1
votes

I am sending events from flume to kafka topic through flume sink....for this I am using file channel but I am getting very less performance while writing to kafka the flume sink is writing at a rate of 190 msg per sec whereas flume source is dumping the events to the channel at a rate of 3000 msg per sec....I want to increase my sink performance......please help how can I achive that....I had tried various configuration for that....this is my configuration file-----

agent1.sources = AspectJ
agent1.channels = fileTailChannel
agent1.sinks = APMNullSink

#AspectJ source
agent1.sources.AspectJ.type=com.flume.test.DumbSource
agent1.sources.AspectJ.path=/media/sf_New_Log/calltracedata.txt
agent1.sources.AspectJ.eventtype=CallTrace
agent1.sources.AspectJ.channels=fileTailChannel
agent1.sources.AspectJ.batchSize=1000
agent1.sources.AspectJ.batchDurationMillis=1000
agent1.sources.AspectJ.application = AspectJ
agent1.sources.AspectJ.multi.line.mode=true
agent1.sources.AspectJ.new.event.marker={
agent1.sources.AspectJ.event.terminator=}
agent1.sources.AspectJ.tailer.start.reading.from.end = false


#File Tail Channel 
agent1.channels.fileTailChannel.type = file
agent1.channels.fileTailChannel.checkpointDir = /tmp/flume/filechannel/checkpoint
agent1.channels.fileTailChannel.dataDirs = /tmp/flume/filechannel/data
agent1.channels.fileTailChannel.transactionCapacity=100000

#APM Null Sink
agent1.sinks.APMNullSink.type = com.flume.test.TestJSON2KafkaSink
agent1.sinks.APMNullSink.channel = fileTailChannel
agent1.sinks.APMNullSink.testSize = 1000
agent1.sinks.APMNullSink.zk.connect=sandbox.hortonworks.com:2181
agent1.sinks.APMNullSink.metadata.broker.list=sandbox.hortonworks.com:6667
agent1.sinks.APMNullSink.topic=Test
agent1.sinks.APMNullSink.producer.type=async
agent1.sinks.APMNullSink.serializer.class=kafka.serializer.StringEncoder
agent1.sinks.APMNullSink.batch.num.messages=1000
agent1.sinks.APMNullSink.batchSize=50000
agent1.sinks.APMNullSink.batchDurationMillis=1000
agent1.sinks.APMNullSink.queue.buffering.max.ms=5000
agent1.sinks.APMNullSink.queue.buffering.max.messages=100000
agent1.sinks.APMNullSink.send.buffer.bytes=2097152
agent1.sinks.APMNullSink.compression.codec=snappy
1

1 Answers

0
votes

I think your problem is that everything is running on one box, so the quick ingestion to the file channel is impacting kafka, which needs to do more work to write.

I suggest two options:

  1. Set the capacity of the file channel to limit the queue size, so it doesn't go faster than kafka can ingest.
  2. Or use a kafka channel: https://flume.apache.org/FlumeUserGuide.html#kafka-channel.
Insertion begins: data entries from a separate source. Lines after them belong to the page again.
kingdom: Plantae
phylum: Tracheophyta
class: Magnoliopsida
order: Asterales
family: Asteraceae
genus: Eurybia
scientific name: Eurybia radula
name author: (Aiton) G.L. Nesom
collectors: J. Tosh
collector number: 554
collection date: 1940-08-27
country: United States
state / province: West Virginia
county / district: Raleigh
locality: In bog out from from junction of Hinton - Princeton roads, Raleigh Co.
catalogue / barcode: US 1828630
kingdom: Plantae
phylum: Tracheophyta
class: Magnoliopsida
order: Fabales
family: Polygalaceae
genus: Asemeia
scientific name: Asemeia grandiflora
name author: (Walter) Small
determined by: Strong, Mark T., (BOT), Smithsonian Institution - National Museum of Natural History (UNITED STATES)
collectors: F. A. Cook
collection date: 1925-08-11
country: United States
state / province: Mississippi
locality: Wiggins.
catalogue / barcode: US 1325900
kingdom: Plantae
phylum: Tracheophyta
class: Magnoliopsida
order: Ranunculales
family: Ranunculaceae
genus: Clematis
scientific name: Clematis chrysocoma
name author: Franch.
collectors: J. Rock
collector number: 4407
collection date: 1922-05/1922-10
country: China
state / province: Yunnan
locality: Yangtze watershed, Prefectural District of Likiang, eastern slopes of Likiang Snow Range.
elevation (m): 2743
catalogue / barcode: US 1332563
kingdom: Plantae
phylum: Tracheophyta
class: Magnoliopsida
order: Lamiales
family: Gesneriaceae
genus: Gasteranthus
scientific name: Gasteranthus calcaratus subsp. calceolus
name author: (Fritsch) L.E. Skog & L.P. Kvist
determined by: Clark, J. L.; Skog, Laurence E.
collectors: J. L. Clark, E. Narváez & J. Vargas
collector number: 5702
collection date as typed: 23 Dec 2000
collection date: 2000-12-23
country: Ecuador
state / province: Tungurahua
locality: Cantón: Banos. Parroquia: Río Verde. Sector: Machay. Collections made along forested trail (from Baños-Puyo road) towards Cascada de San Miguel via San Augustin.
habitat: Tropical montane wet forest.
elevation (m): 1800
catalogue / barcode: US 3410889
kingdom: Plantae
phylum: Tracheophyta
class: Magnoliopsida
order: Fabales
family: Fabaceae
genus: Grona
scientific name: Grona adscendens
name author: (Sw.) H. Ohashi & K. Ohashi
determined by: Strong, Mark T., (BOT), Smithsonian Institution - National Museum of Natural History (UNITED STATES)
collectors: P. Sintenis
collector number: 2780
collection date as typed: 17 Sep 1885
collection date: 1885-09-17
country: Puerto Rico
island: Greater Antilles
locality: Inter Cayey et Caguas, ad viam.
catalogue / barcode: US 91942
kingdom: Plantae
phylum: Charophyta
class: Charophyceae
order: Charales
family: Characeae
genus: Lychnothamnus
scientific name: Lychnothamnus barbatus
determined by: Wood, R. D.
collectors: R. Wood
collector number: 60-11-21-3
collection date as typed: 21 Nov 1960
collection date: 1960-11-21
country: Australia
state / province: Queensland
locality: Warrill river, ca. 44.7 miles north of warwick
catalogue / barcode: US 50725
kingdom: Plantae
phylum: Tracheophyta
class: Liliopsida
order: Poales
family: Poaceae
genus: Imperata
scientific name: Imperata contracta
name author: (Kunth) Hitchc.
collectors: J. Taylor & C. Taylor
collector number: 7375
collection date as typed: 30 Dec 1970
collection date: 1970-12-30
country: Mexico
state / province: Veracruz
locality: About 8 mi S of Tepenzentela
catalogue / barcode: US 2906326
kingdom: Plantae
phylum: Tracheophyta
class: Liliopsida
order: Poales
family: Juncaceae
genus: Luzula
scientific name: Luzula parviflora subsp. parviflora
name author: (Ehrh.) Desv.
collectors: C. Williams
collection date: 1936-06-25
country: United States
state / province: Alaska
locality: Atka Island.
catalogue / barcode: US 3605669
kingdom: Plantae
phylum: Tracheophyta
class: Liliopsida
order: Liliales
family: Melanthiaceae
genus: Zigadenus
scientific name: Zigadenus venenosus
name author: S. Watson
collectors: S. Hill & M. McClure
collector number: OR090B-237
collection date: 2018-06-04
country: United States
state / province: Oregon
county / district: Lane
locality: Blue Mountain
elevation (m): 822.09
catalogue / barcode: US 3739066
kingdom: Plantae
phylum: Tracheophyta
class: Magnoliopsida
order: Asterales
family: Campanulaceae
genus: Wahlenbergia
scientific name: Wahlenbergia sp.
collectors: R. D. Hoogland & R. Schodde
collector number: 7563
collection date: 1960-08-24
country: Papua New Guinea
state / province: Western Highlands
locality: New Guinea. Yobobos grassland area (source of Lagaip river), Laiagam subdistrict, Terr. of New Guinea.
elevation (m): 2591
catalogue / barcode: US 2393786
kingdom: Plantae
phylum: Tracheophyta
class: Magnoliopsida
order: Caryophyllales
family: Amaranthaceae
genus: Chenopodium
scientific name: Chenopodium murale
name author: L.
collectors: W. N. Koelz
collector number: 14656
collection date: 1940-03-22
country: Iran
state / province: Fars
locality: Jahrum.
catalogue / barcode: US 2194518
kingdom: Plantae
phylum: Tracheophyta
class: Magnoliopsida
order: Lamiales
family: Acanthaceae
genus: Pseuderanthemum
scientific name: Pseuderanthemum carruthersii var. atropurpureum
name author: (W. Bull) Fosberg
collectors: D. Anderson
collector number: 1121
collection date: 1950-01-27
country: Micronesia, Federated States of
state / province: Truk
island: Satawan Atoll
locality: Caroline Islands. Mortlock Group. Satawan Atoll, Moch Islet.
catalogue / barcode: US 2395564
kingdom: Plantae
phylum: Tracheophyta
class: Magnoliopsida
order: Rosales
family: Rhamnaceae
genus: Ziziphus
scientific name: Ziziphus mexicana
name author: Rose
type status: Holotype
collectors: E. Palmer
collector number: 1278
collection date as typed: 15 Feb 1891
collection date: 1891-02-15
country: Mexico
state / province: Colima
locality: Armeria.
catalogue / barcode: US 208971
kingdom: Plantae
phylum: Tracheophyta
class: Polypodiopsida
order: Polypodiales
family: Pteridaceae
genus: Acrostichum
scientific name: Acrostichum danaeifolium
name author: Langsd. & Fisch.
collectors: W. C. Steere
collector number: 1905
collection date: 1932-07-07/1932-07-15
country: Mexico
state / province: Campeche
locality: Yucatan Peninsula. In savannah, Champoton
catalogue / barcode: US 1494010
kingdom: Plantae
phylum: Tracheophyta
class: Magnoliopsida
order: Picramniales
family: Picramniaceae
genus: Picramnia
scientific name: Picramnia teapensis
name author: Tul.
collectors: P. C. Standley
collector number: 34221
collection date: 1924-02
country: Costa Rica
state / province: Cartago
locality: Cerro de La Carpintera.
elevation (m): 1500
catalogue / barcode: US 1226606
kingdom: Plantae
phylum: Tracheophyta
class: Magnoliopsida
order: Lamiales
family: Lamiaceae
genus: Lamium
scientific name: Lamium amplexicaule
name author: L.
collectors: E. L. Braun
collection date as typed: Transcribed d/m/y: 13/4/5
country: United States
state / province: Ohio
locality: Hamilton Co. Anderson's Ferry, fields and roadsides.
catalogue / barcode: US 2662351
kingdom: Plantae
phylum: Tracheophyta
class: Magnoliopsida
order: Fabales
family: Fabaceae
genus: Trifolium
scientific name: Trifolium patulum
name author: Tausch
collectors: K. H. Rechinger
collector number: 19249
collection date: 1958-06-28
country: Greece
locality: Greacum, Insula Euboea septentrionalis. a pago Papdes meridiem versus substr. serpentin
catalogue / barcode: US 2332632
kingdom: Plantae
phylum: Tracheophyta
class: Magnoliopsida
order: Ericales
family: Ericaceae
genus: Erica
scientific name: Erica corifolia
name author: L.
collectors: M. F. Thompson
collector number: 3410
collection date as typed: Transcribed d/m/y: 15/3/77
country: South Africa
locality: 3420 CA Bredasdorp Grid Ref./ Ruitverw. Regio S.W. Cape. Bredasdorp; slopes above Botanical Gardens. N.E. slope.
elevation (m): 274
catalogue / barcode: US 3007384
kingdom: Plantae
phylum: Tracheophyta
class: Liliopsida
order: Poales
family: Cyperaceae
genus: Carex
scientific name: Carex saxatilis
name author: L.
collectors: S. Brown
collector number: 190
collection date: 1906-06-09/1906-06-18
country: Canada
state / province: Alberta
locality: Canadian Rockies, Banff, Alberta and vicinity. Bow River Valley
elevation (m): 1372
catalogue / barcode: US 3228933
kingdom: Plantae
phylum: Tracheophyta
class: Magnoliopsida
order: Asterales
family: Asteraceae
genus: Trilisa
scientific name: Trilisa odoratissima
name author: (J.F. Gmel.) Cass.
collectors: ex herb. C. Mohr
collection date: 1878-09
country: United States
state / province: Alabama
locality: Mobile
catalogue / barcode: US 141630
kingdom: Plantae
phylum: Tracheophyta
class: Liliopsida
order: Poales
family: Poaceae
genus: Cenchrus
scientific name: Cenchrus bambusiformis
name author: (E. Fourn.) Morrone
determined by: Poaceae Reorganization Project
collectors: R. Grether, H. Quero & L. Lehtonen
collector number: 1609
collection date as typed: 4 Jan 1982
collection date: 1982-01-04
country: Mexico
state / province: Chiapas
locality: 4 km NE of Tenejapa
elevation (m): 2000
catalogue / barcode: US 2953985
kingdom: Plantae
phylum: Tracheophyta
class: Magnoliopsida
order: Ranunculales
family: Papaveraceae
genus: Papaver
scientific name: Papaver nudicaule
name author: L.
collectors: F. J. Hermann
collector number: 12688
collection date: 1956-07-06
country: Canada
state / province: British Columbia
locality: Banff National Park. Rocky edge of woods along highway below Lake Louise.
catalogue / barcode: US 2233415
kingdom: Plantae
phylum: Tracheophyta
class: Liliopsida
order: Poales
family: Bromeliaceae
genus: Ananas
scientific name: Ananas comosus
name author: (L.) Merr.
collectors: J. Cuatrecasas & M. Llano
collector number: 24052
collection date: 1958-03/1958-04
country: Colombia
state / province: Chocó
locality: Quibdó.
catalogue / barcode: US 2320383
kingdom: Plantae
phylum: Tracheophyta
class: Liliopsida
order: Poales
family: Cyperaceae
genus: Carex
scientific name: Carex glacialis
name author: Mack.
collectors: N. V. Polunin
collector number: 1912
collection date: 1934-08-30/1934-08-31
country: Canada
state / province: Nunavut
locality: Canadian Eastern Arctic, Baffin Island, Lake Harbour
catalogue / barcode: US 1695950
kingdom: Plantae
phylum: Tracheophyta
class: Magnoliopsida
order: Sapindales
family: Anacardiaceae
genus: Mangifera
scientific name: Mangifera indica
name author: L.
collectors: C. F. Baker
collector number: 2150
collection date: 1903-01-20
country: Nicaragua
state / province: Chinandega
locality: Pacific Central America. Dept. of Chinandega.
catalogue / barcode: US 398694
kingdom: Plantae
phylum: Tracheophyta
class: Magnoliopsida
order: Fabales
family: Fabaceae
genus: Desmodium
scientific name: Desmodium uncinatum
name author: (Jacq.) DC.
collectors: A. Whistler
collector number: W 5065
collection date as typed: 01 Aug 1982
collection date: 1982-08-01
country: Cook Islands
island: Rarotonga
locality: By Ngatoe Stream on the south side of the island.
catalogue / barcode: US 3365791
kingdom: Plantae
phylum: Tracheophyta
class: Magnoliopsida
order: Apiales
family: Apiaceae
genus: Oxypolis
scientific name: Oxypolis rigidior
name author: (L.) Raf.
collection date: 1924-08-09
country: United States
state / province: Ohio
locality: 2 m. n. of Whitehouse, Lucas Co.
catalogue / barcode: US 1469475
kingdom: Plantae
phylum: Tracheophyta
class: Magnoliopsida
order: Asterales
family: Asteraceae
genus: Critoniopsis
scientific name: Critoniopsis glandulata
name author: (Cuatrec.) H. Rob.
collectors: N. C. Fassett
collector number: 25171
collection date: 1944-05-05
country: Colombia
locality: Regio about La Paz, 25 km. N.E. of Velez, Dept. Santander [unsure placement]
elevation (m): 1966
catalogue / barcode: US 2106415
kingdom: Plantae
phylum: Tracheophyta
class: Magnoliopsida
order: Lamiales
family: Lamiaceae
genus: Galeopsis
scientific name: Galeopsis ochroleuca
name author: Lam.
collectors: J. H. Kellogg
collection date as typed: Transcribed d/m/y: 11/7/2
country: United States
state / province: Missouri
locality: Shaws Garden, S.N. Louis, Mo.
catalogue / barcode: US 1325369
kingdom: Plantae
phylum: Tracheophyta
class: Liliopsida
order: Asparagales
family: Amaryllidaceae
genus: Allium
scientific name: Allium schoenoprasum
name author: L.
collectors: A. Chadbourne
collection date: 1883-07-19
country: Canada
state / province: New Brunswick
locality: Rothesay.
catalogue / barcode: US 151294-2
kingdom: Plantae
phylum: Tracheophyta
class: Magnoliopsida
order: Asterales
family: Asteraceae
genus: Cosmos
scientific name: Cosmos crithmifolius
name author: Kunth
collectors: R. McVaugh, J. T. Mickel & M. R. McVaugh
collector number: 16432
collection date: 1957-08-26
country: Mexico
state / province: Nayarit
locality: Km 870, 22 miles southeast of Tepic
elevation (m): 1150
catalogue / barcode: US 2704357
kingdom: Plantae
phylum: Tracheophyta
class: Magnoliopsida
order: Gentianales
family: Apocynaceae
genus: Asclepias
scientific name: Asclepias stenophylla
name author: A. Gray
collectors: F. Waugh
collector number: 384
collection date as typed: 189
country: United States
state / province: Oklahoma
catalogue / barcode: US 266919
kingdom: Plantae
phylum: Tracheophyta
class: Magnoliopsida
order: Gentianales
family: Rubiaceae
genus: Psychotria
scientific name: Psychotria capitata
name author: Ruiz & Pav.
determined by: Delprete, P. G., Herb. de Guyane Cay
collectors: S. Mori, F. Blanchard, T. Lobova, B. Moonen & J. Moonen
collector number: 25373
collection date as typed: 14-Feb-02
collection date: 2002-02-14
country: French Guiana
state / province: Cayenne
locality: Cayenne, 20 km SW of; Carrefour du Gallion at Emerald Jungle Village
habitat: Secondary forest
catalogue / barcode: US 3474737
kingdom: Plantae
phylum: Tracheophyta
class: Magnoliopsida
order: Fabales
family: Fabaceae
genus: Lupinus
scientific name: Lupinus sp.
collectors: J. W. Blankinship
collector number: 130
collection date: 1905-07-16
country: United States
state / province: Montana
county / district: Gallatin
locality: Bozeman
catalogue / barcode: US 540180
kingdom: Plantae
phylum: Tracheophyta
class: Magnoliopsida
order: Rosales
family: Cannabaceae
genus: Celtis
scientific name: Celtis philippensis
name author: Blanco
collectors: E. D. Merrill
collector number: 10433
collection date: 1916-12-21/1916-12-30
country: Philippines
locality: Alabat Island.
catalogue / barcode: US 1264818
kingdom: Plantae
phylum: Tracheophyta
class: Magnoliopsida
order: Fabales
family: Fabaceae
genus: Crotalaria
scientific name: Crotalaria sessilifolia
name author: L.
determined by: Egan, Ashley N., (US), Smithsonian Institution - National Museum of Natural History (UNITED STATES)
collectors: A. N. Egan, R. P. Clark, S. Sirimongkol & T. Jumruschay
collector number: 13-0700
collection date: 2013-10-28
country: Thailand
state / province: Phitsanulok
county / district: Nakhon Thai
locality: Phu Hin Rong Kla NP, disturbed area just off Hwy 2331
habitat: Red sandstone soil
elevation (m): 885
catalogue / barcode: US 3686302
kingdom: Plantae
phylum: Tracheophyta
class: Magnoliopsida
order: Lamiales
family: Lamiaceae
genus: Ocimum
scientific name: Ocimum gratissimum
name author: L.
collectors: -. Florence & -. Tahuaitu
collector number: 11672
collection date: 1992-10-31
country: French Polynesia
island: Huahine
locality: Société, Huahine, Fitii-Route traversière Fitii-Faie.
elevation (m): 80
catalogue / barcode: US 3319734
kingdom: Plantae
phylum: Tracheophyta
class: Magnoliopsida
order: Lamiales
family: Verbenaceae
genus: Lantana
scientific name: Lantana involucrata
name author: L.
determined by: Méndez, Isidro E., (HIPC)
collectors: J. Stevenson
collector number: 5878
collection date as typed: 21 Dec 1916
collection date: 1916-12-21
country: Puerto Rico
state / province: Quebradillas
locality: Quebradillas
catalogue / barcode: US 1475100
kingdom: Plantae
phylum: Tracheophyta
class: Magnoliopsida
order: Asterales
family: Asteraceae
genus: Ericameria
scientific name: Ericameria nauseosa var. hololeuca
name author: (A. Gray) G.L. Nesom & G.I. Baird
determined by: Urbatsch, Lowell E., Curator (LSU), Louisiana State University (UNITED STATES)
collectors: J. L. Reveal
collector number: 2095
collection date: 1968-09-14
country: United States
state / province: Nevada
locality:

However in this option the messages in the topic get wrapped into a AvroFlumeEvent, so subscribers need to deserialize using that class.

Also I don't understand why you need you own com.flume.test.TestJSON2KafkaSink instead of the one that comes with Flume. Maybe you have some performance issue in your code.